INSTRUCTIONS TO FOLLOW. Using the data below, set down every line from the one containing "However, for those" through the one containing "Short isolation time: less than 10 minutes", inclusive and unchanged. Pictures are to be skipped.

Page images and extracted text:

---

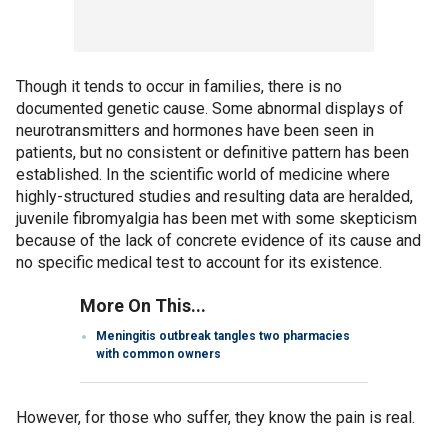
Though it tends to occur in families, there is no
documented genetic cause. Some abnormal displays of
neurotransmitters and hormones have been seen in
patients, but no consistent or definitive pattern has been
established. In the scientific world of medicine where
highly-structured studies and resulting data are heralded,
juvenile fibromyalgia has been met with some skepticism
because of the lack of concrete evidence of its cause and
no specific medical test to account for its existence.
More On This...
Meningitis outbreak tangles two pharmacies
with common owners
However, for those who suffer, they know the pain is real.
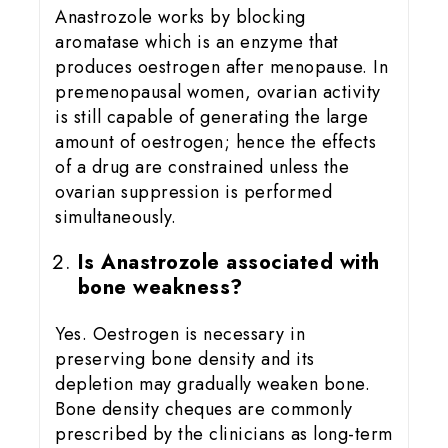
Anastrozole works by blocking
aromatase which is an enzyme that
produces oestrogen after menopause. In
premenopausal women, ovarian activity
is still capable of generating the large
amount of oestrogen; hence the effects
of a drug are constrained unless the
ovarian suppression is performed
simultaneously.
Is Anastrozole associated with
bone weakness?
Yes. Oestrogen is necessary in
preserving bone density and its
depletion may gradually weaken bone.
Bone density cheques are commonly
prescribed by the clinicians as long-term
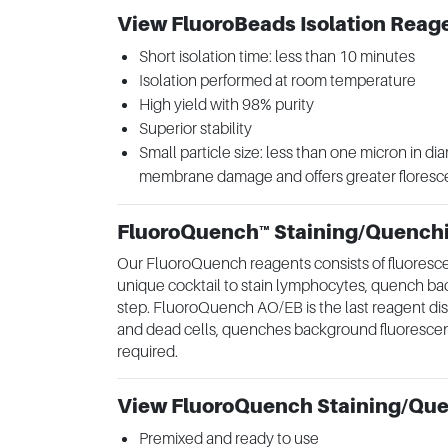
View FluoroBeads Isolation Reag
Short isolation time: less than 10 minutes
Isolation performed at room temperature
High yield with 98% purity
Superior stability
Small particle size: less than one micron in dia
membrane damage and offers greater flores
FluoroQuench™ Staining/Quench
Our FluoroQuench reagents consists of fluoresc
unique cocktail to stain lymphocytes, quench ba
step. FluoroQuench AO/EB is the last reagent disp
and dead cells, quenches background fluorescenc
required.
View FluoroQuench Staining/Qu
Premixed and ready to use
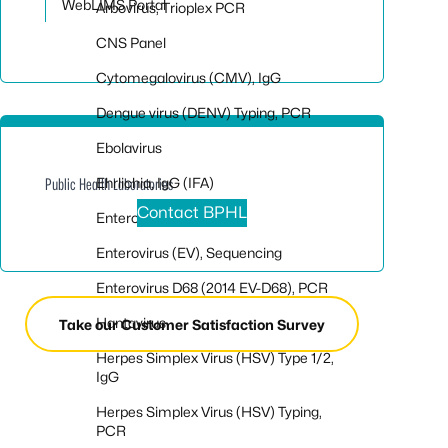
WebLIMS Portal
Arbovirus, Trioplex PCR
CNS Panel
Cytomegalovirus (CMV), IgG
Dengue virus (DENV) Typing, PCR
Ebolavirus
Ehrlichia, IgG (IFA)
Public Health Laboratories
Contact BPHL
Enterovirus (EV), PCR
Enterovirus (EV), Sequencing
Enterovirus D68 (2014 EV-D68), PCR
Hantavirus
Take our Customer Satisfaction Survey
Herpes Simplex Virus (HSV) Type 1/2,
IgG
Herpes Simplex Virus (HSV) Typing,
PCR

---

RESULT OF THIS EXERCISE.
However, for those who suffer, they know the pain is real.
Anastrozole works by blocking
aromatase which is an enzyme that
produces oestrogen after menopause. In
premenopausal women, ovarian activity
is still capable of generating the large
amount of oestrogen; hence the effects
of a drug are constrained unless the
ovarian suppression is performed
simultaneously.
Is Anastrozole associated with
bone weakness?
Yes. Oestrogen is necessary in
preserving bone density and its
depletion may gradually weaken bone.
Bone density cheques are commonly
prescribed by the clinicians as long-term
View FluoroBeads Isolation Reag
Short isolation time: less than 10 minutes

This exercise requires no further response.